### Passage provided:
- Born: Charles Henry Tate January 28, 1916 Elberton, Georgia, United States
- Died: August 17, 1972 (aged 56) Columbia, South Carolina, United States
- Genres: Piedmont blues, country blues
- Occupation: Guitarist
- Instruments: Guitar, vocals
- Years active: 1929–1972
- Labels: Kapp, Prestige, Trix

= Baby Tate (guitarist) =

American singer (1916–1972)

Charles Henry Tate, known as Baby Tate (January 28, 1916 - August 17, 1972) was an American Piedmont blues guitarist, who in a sporadic career spanning five decades worked with the guitarists Blind Boy Fuller and Pink Anderson and the harmonica player Peg Leg Sam. His playing style was influenced by Blind Blake, Buddy Moss, Blind Boy Fuller, Josh White, Willie Walker, and to some extent Lightnin' Hopkins.

==Biography==
Tate was born in Elberton, Georgia, and was raised in Greenville, South Carolina. As an adolescent, he started performing locally, after seeing Blind Blake in Elberton. Tate later formed a trio with Joe Walker (the brother of Willie Walker) and Roosevelt "Baby" Brooks and, up to 1932, played locally. As the Carolina Blackbirds, they performed on radio station WFBC, broadcasting from the Jack Tar Hotel. For the rest of the 1930s he worked other jobs, mainly as a mason.

Tate served in the U.S. Army infantry during World War II in the south of England. He returned to the Spartanburg-Greenville club circuit in 1946. He claimed to have recorded several unreleased tracks for Kapp Records in 1950. Relocating to Spartanburg, South Carolina, he performed solo before forming an occasional duo with Pink Anderson, a working relationship that endured until the 1970s, when Anderson was disabled by a stroke.

### Work to complete:
[1] Repeat the part of the Baby Tate article starting at "American singer (1916–1972)" and ending at "extent Lightnin' Hopkins.".
[2] Based on the Baby Tate article, mark each statement yes or no and quote the words that decide it: (a) Tate was raised in Greenville, South Carolina. (b) Tate served in the U.S. Navy during World War II. (c) Tate began performing after seeing Blind Boy Fuller in Elberton.
The records that come next are separate material, not part of the Baby Tate article.

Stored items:
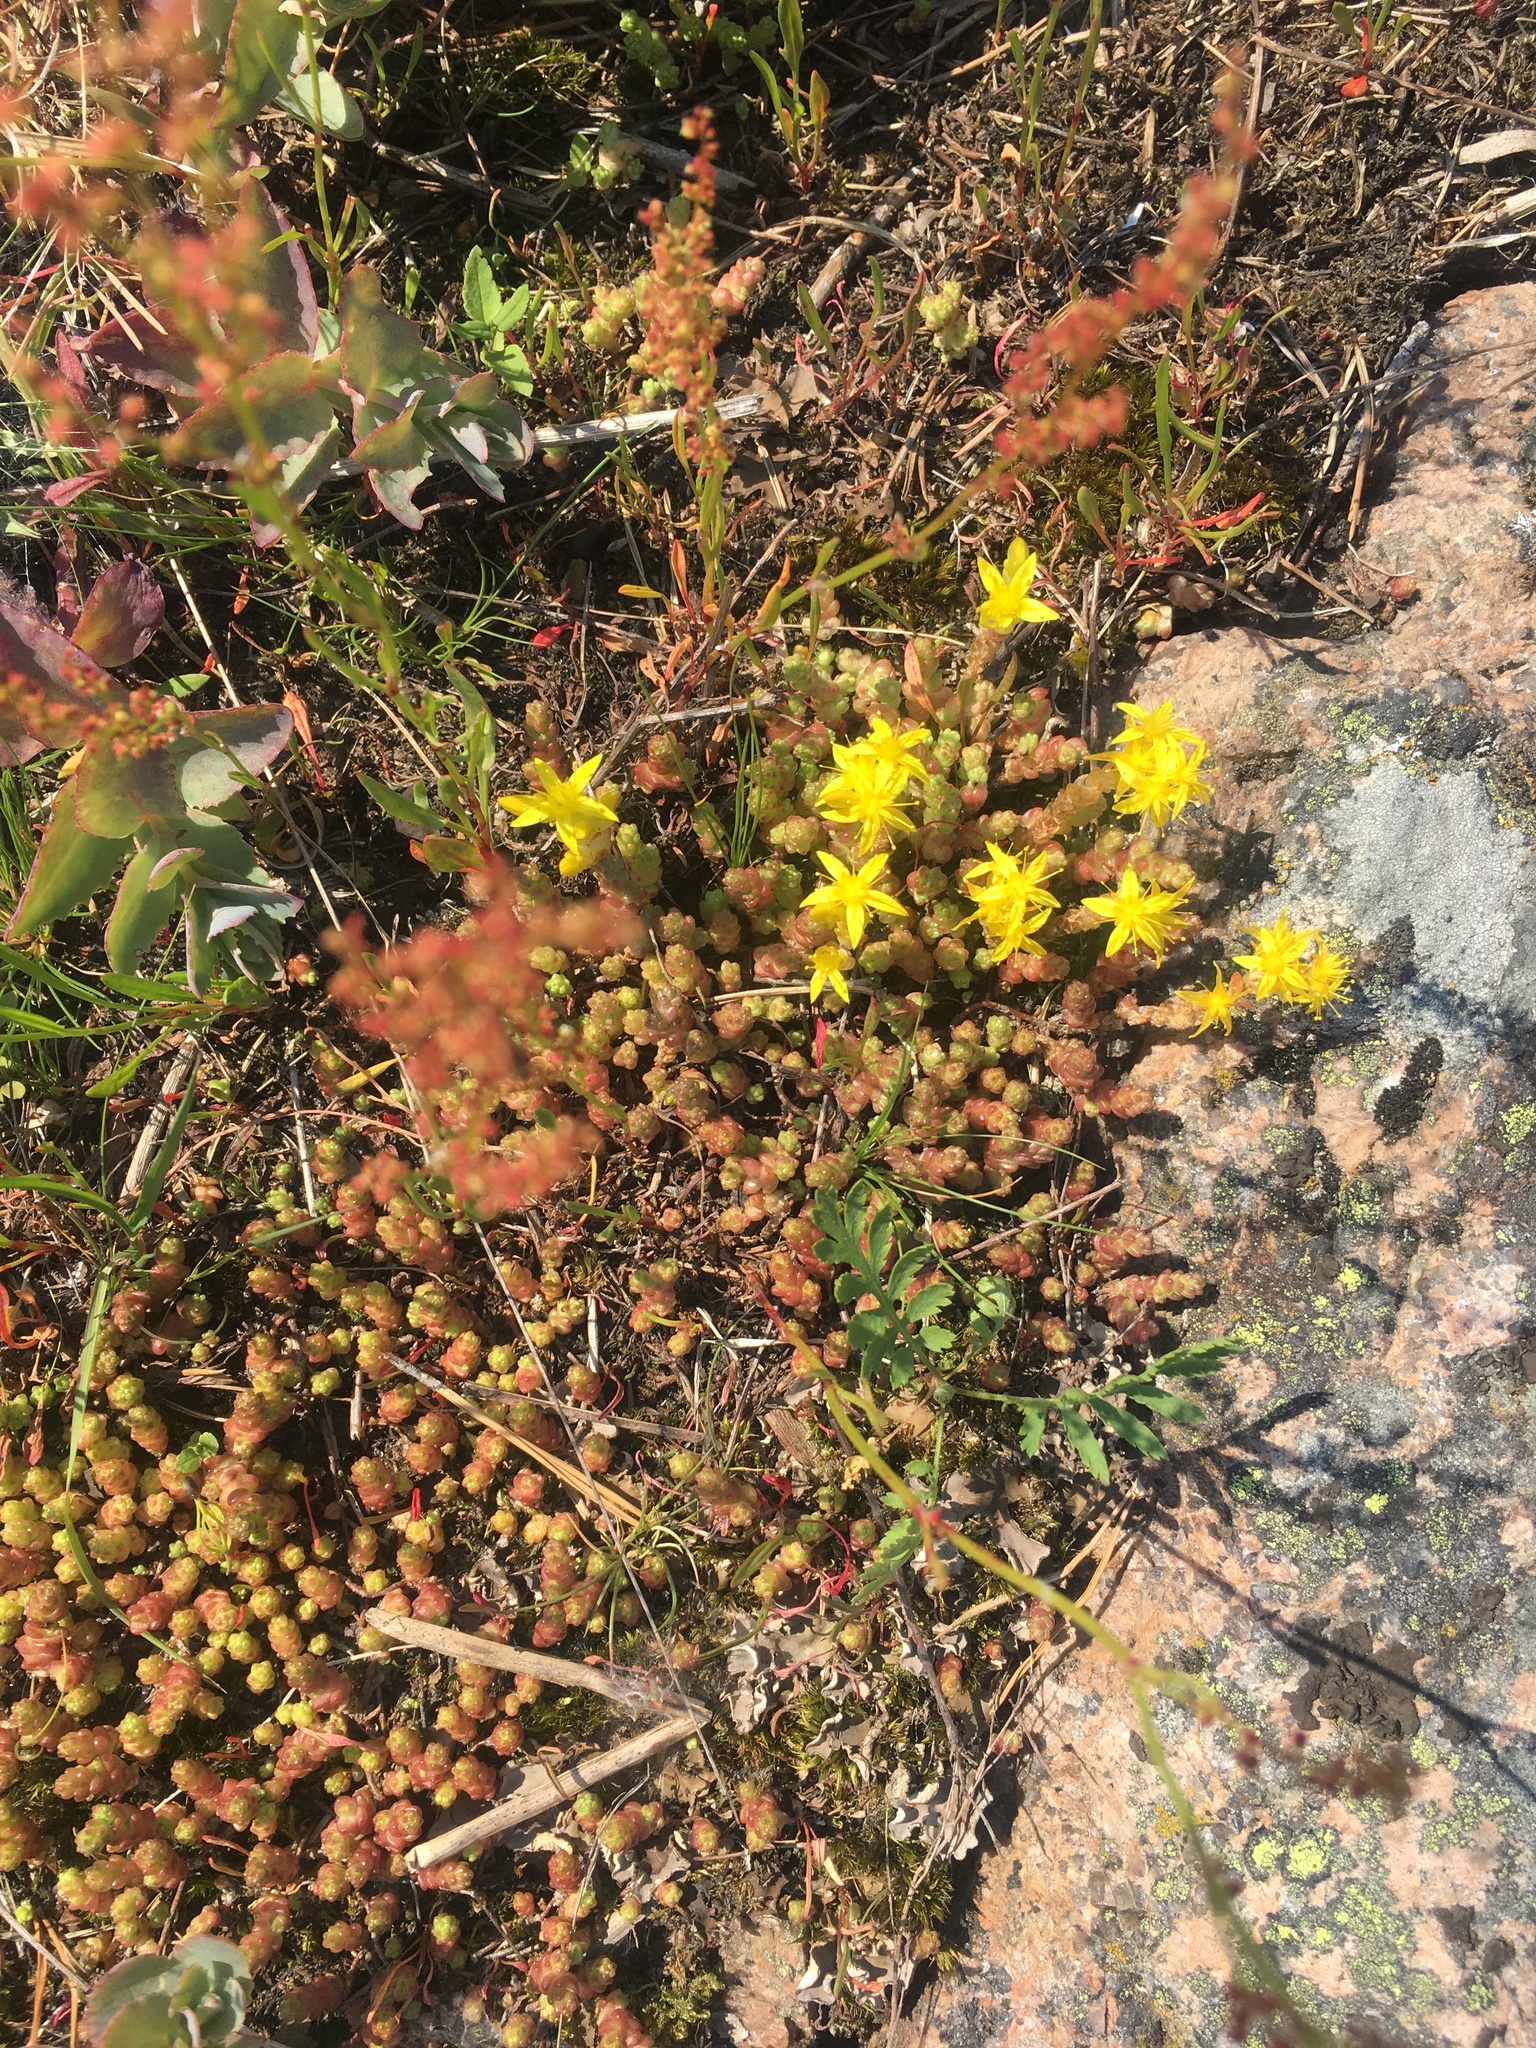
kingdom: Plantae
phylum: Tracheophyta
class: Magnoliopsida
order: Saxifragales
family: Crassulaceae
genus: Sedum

### Problem solutions:
[1]
American singer (1916–1972)

Charles Henry Tate, known as Baby Tate (January 28, 1916 - August 17, 1972) was an American Piedmont blues guitarist, who in a sporadic career spanning five decades worked with the guitarists Blind Boy Fuller and Pink Anderson and the harmonica player Peg Leg Sam. His playing style was influenced by Blind Blake, Buddy Moss, Blind Boy Fuller, Josh White, Willie Walker, and to some extent Lightnin' Hopkins.

[2]
(a) Yes: "was raised in Greenville, South Carolina"
(b) No: "Tate served in the U.S. Army infantry during World War II in the south of England"
(c) No: "he started performing locally, after seeing Blind Blake in Elberton"